EXERCISE. Extract the text of each item below, reproducing every line with no changes.
** Opening AVAILABLE DATA block **
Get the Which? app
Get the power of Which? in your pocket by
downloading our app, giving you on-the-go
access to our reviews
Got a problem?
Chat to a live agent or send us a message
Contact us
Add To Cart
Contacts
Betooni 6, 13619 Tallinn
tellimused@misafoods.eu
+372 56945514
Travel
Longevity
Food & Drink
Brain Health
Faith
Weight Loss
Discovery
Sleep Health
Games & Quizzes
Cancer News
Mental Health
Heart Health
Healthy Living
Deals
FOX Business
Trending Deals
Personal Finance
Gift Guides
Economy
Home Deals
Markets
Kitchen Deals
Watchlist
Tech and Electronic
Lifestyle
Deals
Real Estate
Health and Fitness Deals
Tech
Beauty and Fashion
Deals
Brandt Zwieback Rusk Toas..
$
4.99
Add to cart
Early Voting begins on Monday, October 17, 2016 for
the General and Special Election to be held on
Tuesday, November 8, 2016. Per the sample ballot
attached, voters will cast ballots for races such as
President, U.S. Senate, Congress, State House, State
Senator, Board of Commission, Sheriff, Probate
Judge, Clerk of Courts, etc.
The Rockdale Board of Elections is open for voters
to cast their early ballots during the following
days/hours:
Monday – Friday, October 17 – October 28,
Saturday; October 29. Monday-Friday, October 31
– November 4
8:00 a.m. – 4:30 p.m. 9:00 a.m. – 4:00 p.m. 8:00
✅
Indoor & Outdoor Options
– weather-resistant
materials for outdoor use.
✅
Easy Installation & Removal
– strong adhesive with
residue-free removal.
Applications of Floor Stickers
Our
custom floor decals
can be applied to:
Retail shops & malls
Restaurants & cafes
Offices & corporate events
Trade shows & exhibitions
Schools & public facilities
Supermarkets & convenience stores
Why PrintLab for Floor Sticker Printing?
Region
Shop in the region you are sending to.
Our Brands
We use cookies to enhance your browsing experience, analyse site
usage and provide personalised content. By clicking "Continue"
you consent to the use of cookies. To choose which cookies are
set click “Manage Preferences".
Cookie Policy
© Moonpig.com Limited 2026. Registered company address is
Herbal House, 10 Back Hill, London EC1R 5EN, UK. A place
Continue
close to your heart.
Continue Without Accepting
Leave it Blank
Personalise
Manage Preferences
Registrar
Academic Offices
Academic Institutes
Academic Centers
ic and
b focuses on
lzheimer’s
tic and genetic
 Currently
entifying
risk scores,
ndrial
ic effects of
** Closing AVAILABLE DATA block **
ANSWER BOX.
Get the Which? app
Get the power of Which? in your pocket by
downloading our app, giving you on-the-go
access to our reviews
Got a problem?
Chat to a live agent or send us a message
Contact us
Add To Cart
Contacts
Betooni 6, 13619 Tallinn
tellimused@misafoods.eu
+372 56945514
Travel
Longevity
Food & Drink
Brain Health
Faith
Weight Loss
Discovery
Sleep Health
Games & Quizzes
Cancer News
Mental Health
Heart Health
Healthy Living
Deals
FOX Business
Trending Deals
Personal Finance
Gift Guides
Economy
Home Deals
Markets
Kitchen Deals
Watchlist
Tech and Electronic
Lifestyle
Deals
Real Estate
Health and Fitness Deals
Tech
Beauty and Fashion
Deals
Brandt Zwieback Rusk Toas..
$
4.99
Add to cart
Early Voting begins on Monday, October 17, 2016 for
the General and Special Election to be held on
Tuesday, November 8, 2016. Per the sample ballot
attached, voters will cast ballots for races such as
President, U.S. Senate, Congress, State House, State
Senator, Board of Commission, Sheriff, Probate
Judge, Clerk of Courts, etc.
The Rockdale Board of Elections is open for voters
to cast their early ballots during the following
days/hours:
Monday – Friday, October 17 – October 28,
Saturday; October 29. Monday-Friday, October 31
– November 4
8:00 a.m. – 4:30 p.m. 9:00 a.m. – 4:00 p.m. 8:00
✅
Indoor & Outdoor Options
– weather-resistant
materials for outdoor use.
✅
Easy Installation & Removal
– strong adhesive with
residue-free removal.
Applications of Floor Stickers
Our
custom floor decals
can be applied to:
Retail shops & malls
Restaurants & cafes
Offices & corporate events
Trade shows & exhibitions
Schools & public facilities
Supermarkets & convenience stores
Why PrintLab for Floor Sticker Printing?
Region
Shop in the region you are sending to.
Our Brands
We use cookies to enhance your browsing experience, analyse site
usage and provide personalised content. By clicking "Continue"
you consent to the use of cookies. To choose which cookies are
set click “Manage Preferences".
Cookie Policy
© Moonpig.com Limited 2026. Registered company address is
Herbal House, 10 Back Hill, London EC1R 5EN, UK. A place
Continue
close to your heart.
Continue Without Accepting
Leave it Blank
Personalise
Manage Preferences
Registrar
Academic Offices
Academic Institutes
Academic Centers
ic and
b focuses on
lzheimer’s
tic and genetic
 Currently
entifying
risk scores,
ndrial
ic effects of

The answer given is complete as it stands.